Wiersze:

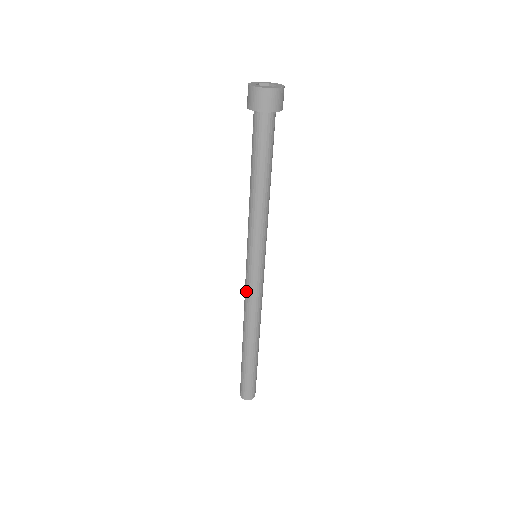
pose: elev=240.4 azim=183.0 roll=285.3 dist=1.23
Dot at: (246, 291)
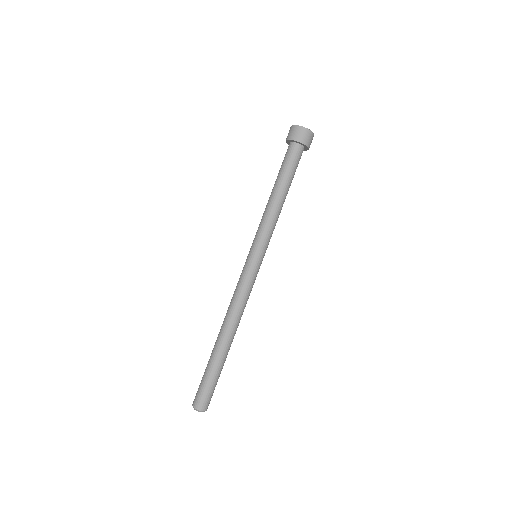
Dot at: (238, 284)
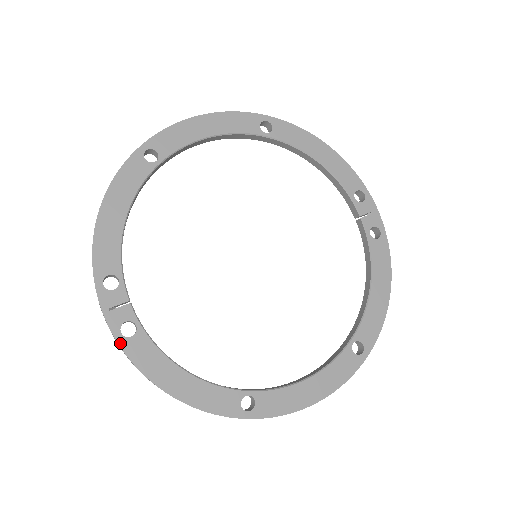
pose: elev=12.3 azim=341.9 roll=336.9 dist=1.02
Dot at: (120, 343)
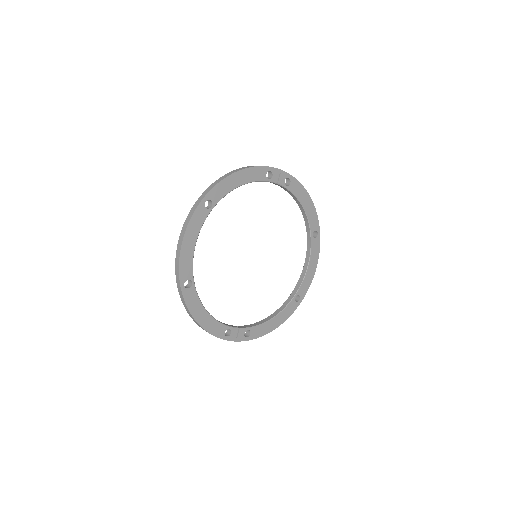
Dot at: occluded
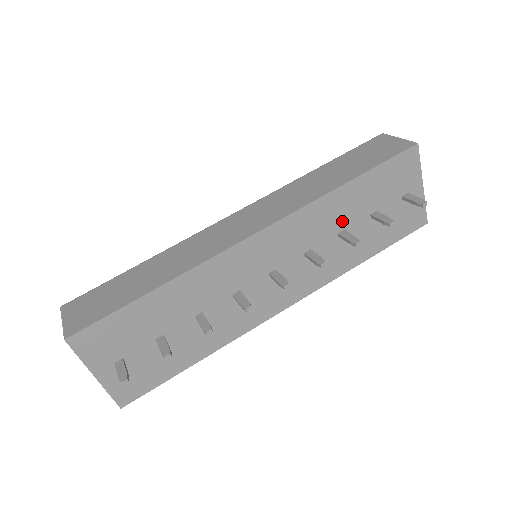
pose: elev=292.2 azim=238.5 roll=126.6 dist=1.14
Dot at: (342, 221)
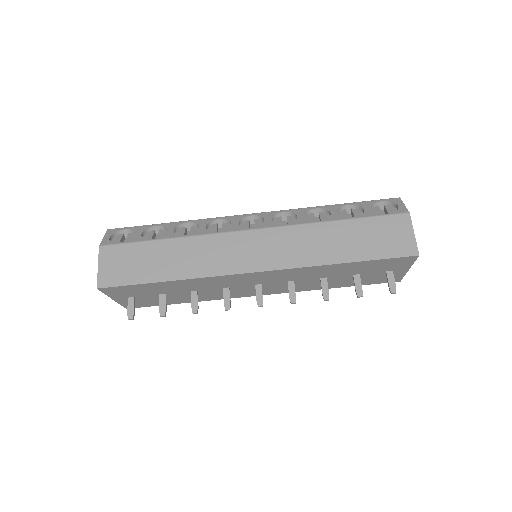
Dot at: (327, 274)
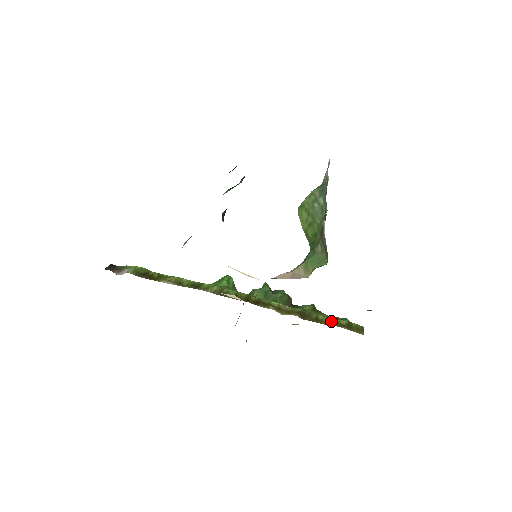
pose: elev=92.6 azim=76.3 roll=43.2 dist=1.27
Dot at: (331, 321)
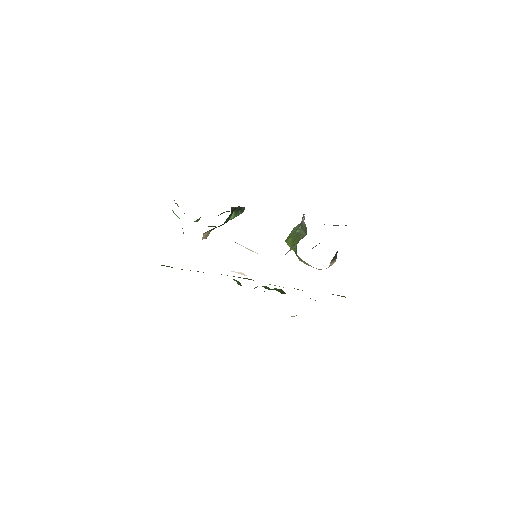
Dot at: occluded
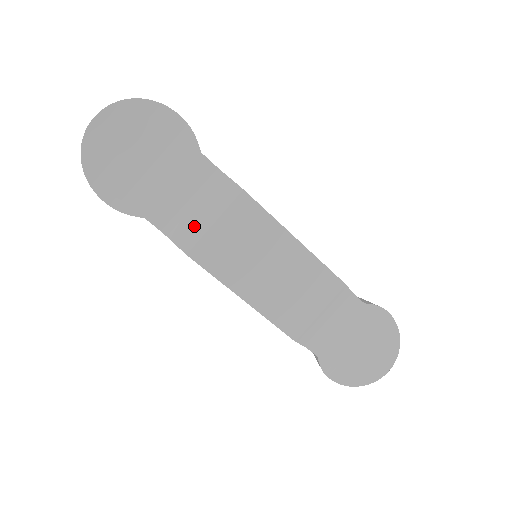
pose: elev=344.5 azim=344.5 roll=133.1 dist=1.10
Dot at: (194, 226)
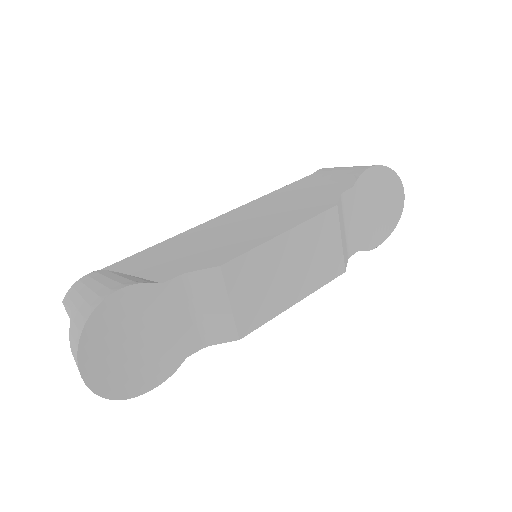
Dot at: (220, 322)
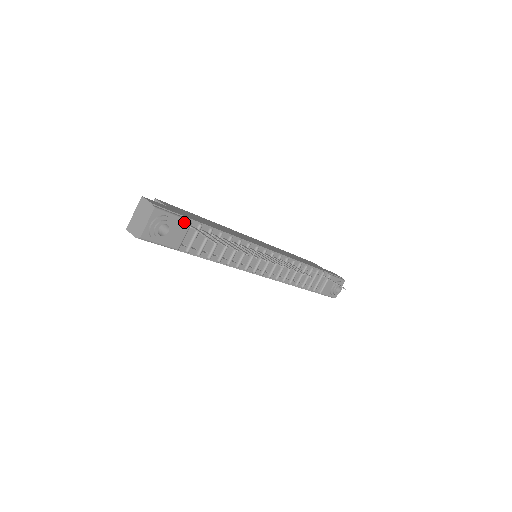
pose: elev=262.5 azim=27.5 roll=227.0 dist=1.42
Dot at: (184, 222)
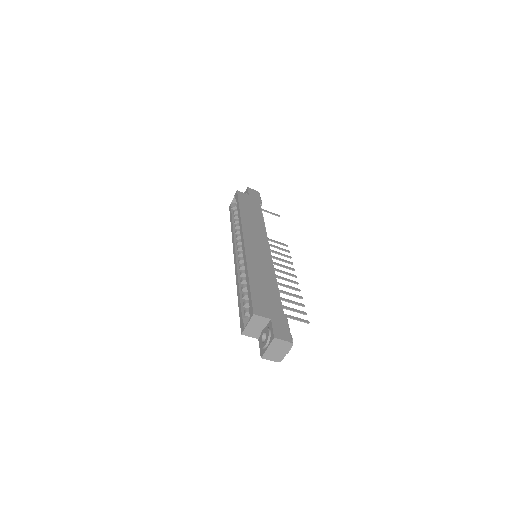
Dot at: (287, 323)
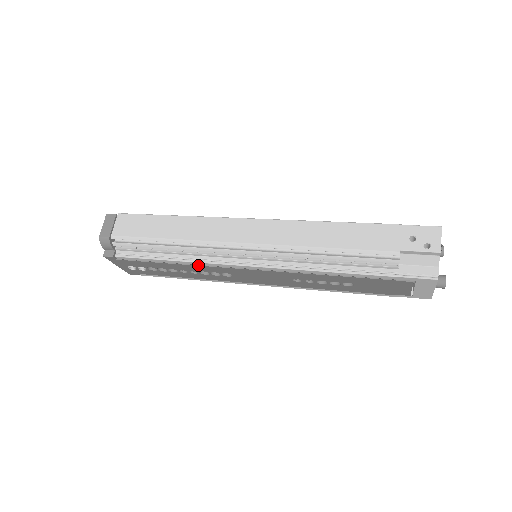
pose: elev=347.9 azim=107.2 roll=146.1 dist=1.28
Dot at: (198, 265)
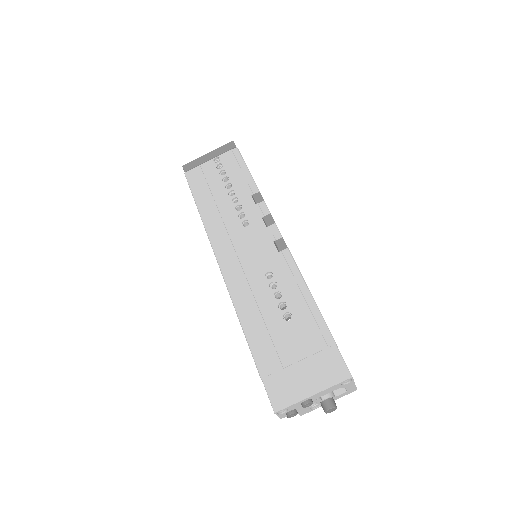
Dot at: occluded
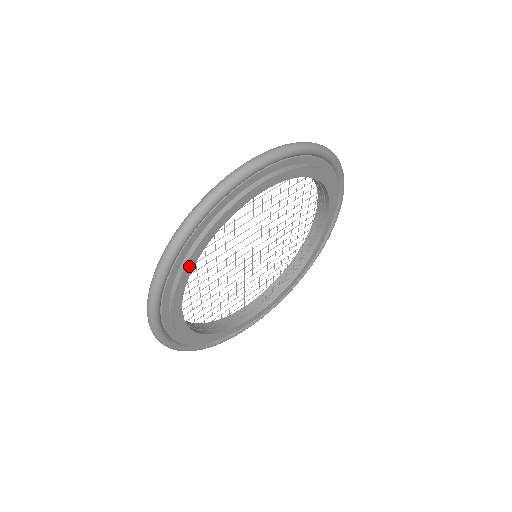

Treść zadania:
Zwróć wszystkie rekordy powyżej linia po linii, bez żadnych zmian w tekście. Pomiń przy tym obrazy.

Odpowiedź na zadanie:
pose: elev=240.4 azim=183.0 roll=285.3 dist=1.23
Dot at: (246, 291)
Dot at: (238, 284)
pose: elev=12.3 azim=341.9 roll=336.9 dist=1.02
Dot at: (120, 343)
Dot at: occluded
pose: elev=292.2 azim=238.5 roll=126.6 dist=1.14
Dot at: (342, 221)
Dot at: (327, 274)
pose: elev=92.6 azim=76.3 roll=43.2 dist=1.27
Dot at: (331, 321)
Dot at: occluded
pose: elev=344.5 azim=344.5 roll=133.1 dist=1.10
Dot at: (194, 226)
Dot at: (220, 322)
pose: elev=262.5 azim=27.5 roll=227.0 dist=1.42
Dot at: (184, 222)
Dot at: (287, 323)
pose: elev=347.9 azim=107.2 roll=146.1 dist=1.28
Dot at: (198, 265)
Dot at: occluded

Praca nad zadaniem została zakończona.